» AIM OF THE EXERCISE:
Print the records below word for word, beginning with the first line and ending once the line containing "nuclear staining is" is printed.

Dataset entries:
****************

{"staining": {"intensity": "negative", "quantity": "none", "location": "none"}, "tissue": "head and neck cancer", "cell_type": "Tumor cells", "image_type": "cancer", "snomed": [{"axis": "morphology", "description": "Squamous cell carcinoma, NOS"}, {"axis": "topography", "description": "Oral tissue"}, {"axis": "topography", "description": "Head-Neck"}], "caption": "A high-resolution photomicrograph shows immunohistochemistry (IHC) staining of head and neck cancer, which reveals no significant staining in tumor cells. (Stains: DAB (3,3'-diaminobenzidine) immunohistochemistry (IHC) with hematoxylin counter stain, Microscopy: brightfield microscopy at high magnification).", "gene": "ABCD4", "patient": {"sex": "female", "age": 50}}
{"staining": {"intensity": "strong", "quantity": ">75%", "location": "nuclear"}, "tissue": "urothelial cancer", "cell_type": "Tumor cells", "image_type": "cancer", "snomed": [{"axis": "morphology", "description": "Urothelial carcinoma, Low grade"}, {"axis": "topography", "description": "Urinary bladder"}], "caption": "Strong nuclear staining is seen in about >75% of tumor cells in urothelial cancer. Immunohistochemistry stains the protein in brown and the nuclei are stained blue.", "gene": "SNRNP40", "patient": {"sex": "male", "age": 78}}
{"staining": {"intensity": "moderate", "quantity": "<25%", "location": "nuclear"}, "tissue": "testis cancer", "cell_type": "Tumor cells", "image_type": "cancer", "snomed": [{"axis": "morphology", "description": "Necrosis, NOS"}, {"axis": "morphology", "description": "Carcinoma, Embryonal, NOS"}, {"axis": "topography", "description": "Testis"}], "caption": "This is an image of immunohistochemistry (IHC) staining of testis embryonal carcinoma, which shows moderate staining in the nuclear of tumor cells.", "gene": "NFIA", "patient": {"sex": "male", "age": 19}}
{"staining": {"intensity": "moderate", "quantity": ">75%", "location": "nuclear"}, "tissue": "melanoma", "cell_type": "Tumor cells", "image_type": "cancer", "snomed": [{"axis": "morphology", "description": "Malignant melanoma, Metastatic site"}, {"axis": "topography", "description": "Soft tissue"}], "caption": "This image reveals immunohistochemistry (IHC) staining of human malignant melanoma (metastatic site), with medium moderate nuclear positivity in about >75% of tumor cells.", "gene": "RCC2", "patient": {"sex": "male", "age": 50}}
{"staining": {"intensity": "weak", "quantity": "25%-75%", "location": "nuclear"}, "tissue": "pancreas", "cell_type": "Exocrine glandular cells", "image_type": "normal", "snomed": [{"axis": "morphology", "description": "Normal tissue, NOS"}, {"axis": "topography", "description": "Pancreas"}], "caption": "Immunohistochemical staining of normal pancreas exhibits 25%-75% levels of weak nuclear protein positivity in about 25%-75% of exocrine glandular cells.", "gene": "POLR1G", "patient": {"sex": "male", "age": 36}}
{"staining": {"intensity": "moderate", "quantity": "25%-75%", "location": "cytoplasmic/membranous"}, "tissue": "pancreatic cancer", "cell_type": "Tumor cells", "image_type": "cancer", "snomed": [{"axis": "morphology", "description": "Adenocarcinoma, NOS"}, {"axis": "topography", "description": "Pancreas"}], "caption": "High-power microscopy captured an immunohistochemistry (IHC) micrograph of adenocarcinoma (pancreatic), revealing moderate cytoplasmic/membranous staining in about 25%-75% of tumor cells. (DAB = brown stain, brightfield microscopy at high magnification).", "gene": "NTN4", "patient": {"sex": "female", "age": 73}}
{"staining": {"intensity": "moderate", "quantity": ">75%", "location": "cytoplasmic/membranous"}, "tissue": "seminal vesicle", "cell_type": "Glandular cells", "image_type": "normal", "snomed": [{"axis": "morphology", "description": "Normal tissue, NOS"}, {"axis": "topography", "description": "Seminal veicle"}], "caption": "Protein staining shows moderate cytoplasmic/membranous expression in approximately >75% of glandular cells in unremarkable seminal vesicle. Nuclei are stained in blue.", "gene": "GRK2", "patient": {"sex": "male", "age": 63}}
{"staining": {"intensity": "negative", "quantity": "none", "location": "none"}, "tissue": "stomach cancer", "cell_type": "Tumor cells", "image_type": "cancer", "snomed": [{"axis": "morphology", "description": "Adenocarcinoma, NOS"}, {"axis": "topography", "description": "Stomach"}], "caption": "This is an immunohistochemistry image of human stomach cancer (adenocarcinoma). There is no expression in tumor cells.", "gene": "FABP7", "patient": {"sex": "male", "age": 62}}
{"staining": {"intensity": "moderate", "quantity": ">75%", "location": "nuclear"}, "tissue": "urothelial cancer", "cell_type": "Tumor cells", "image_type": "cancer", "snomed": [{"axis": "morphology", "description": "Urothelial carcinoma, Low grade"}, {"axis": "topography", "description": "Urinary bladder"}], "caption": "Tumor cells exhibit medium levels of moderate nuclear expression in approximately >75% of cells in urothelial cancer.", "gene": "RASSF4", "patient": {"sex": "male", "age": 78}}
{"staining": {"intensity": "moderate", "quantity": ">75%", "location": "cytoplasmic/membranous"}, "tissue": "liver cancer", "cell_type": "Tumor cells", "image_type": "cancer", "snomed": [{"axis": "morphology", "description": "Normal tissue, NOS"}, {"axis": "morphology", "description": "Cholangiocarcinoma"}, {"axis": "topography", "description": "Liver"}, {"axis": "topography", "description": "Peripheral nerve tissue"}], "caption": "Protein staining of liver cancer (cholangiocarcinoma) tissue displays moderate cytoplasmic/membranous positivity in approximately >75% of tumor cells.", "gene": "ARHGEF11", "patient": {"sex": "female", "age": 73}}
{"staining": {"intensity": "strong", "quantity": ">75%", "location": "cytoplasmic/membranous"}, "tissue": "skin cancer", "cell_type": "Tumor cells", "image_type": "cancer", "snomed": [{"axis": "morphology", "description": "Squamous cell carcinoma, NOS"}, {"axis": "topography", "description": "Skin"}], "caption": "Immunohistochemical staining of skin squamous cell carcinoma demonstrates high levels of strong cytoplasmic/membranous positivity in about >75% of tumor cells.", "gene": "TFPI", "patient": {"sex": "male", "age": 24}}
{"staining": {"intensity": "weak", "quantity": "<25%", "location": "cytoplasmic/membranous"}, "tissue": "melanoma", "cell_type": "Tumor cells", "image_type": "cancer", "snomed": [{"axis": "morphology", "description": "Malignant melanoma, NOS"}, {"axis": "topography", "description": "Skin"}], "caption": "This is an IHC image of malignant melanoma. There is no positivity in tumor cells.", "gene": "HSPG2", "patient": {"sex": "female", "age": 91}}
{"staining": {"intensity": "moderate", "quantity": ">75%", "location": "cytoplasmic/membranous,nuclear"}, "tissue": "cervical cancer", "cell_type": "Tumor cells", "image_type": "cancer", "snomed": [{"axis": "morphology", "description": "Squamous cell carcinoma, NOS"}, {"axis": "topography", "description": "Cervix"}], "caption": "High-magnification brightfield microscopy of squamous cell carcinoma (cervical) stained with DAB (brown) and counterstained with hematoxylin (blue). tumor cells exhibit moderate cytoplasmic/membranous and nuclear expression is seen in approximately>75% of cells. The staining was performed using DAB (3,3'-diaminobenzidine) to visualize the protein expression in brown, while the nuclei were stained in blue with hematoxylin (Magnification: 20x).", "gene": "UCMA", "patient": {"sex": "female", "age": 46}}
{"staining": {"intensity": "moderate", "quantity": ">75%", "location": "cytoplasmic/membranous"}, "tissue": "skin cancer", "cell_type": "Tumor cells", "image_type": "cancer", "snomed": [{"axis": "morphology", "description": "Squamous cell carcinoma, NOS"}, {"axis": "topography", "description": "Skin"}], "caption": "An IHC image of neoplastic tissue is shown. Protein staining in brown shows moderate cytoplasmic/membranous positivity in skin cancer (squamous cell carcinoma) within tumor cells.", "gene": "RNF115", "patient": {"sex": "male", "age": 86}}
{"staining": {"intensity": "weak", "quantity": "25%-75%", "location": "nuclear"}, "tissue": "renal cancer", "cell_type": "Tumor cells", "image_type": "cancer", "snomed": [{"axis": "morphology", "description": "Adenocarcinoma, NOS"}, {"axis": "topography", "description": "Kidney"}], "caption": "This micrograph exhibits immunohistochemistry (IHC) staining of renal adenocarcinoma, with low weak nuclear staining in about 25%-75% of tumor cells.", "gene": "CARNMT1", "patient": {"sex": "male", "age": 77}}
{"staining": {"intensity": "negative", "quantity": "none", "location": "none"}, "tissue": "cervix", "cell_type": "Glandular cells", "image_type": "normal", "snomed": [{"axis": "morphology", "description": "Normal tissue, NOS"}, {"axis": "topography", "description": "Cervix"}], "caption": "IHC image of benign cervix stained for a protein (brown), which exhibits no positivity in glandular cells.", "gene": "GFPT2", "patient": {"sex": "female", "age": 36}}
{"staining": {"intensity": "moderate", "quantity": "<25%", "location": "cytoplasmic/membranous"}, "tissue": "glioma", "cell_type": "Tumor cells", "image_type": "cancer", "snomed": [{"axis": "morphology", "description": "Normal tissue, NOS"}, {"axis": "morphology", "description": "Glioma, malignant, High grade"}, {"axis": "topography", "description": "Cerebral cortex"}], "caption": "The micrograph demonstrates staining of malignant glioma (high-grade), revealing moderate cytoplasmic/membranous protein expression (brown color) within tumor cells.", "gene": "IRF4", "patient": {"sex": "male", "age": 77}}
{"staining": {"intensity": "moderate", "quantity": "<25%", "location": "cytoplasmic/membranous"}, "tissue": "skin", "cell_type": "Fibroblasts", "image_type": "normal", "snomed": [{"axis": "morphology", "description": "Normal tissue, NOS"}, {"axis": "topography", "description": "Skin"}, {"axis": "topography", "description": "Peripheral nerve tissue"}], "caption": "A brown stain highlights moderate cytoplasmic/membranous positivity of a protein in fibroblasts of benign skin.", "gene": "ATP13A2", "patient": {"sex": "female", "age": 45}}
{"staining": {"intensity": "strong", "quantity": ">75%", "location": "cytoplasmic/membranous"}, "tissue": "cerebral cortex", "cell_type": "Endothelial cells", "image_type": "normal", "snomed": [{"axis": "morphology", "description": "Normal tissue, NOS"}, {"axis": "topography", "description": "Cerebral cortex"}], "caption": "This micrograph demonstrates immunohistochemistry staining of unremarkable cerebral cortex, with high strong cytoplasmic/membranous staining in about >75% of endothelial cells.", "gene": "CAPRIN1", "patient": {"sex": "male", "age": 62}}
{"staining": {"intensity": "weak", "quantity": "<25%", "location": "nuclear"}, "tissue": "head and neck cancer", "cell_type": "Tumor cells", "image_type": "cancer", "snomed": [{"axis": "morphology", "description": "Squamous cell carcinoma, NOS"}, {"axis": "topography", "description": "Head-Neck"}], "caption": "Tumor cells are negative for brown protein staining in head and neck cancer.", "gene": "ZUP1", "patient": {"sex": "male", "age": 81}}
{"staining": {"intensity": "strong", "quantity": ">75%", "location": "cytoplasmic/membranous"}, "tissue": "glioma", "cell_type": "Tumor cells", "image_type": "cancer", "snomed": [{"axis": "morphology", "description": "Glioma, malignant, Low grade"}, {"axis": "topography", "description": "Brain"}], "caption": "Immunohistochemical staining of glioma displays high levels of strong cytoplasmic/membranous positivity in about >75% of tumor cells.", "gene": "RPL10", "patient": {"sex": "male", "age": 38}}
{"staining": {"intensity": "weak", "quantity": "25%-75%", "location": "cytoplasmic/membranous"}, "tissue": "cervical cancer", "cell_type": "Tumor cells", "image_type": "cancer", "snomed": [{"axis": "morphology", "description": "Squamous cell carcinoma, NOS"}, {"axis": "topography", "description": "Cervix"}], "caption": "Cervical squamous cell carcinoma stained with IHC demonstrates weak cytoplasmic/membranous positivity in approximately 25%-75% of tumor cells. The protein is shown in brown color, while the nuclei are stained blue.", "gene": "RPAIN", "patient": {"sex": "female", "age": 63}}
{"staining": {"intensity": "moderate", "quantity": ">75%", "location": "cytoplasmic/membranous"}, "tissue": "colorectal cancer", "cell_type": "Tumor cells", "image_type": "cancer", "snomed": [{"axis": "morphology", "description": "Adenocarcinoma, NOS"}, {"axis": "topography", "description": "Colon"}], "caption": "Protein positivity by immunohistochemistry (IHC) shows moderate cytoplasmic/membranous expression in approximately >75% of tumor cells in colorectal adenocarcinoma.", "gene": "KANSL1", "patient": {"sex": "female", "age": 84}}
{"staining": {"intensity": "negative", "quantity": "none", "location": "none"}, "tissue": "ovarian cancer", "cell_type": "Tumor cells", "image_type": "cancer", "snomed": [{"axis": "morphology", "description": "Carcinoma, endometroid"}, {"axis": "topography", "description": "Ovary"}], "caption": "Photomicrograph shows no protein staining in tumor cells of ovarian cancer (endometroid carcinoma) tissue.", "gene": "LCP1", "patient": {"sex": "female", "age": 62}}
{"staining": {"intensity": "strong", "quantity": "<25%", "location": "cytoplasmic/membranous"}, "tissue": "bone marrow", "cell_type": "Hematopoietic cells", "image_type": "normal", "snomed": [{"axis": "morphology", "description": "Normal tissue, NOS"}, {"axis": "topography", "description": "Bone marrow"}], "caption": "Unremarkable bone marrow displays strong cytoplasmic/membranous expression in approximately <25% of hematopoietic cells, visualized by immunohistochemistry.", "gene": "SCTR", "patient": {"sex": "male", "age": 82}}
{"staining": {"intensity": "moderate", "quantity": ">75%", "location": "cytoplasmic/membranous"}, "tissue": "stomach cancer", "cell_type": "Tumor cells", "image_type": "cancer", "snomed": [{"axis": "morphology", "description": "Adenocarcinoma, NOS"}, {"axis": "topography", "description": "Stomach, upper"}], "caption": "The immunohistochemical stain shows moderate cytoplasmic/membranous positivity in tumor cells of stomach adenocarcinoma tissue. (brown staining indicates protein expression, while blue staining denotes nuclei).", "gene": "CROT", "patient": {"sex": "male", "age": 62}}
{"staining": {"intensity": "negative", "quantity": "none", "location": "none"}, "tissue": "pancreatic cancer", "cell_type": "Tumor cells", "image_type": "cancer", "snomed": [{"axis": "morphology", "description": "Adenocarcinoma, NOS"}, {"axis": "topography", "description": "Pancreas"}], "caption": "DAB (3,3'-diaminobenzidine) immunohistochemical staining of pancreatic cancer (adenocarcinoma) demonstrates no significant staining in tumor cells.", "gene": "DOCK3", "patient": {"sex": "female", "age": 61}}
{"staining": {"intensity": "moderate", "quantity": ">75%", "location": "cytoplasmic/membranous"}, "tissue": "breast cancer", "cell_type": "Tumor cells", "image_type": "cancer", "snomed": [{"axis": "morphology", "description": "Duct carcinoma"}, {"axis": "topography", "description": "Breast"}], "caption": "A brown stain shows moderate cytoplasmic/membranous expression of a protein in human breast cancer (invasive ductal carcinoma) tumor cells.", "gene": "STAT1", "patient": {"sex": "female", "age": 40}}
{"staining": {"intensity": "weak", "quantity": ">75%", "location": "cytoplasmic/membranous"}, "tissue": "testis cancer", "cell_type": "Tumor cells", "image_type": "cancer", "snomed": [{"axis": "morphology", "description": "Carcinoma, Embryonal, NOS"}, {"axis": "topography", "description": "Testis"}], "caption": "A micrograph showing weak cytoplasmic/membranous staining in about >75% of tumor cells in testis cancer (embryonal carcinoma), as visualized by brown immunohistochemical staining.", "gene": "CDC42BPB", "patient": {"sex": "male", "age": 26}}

****************

» PROBLEM SOLUTION:
{"staining": {"intensity": "negative", "quantity": "none", "location": "none"}, "tissue": "head and neck cancer", "cell_type": "Tumor cells", "image_type": "cancer", "snomed": [{"axis": "morphology", "description": "Squamous cell carcinoma, NOS"}, {"axis": "topography", "description": "Oral tissue"}, {"axis": "topography", "description": "Head-Neck"}], "caption": "A high-resolution photomicrograph shows immunohistochemistry (IHC) staining of head and neck cancer, which reveals no significant staining in tumor cells. (Stains: DAB (3,3'-diaminobenzidine) immunohistochemistry (IHC) with hematoxylin counter stain, Microscopy: brightfield microscopy at high magnification).", "gene": "ABCD4", "patient": {"sex": "female", "age": 50}}
{"staining": {"intensity": "strong", "quantity": ">75%", "location": "nuclear"}, "tissue": "urothelial cancer", "cell_type": "Tumor cells", "image_type": "cancer", "snomed": [{"axis": "morphology", "description": "Urothelial carcinoma, Low grade"}, {"axis": "topography", "description": "Urinary bladder"}], "caption": "Strong nuclear staining is seen in about >75% of tumor cells in urothelial cancer. Immunohistochemistry stains the protein in brown and the nuclei are stained blue.", "gene": "SNRNP40", "patient": {"sex": "male", "age": 78}}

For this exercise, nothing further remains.